▶ Task statement
Transcribe every entry word for word, but skip the images.

▶ Material shown
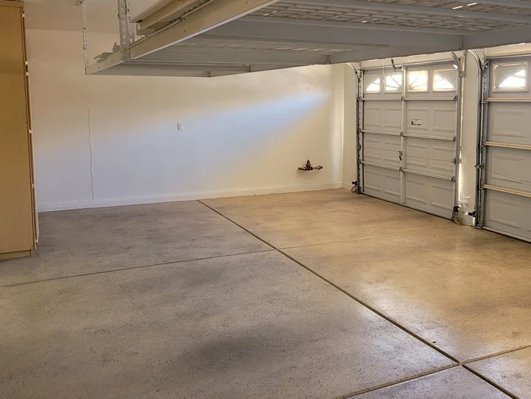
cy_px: 156
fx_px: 537
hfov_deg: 52.3
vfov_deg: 40.5
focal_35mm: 35
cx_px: 315
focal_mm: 5.4
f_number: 1.8
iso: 160
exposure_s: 1/40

▶ Task answer
cy_px: 156
fx_px: 537
hfov_deg: 52.3
vfov_deg: 40.5
focal_35mm: 35
cx_px: 315
focal_mm: 5.4
f_number: 1.8
iso: 160
exposure_s: 1/40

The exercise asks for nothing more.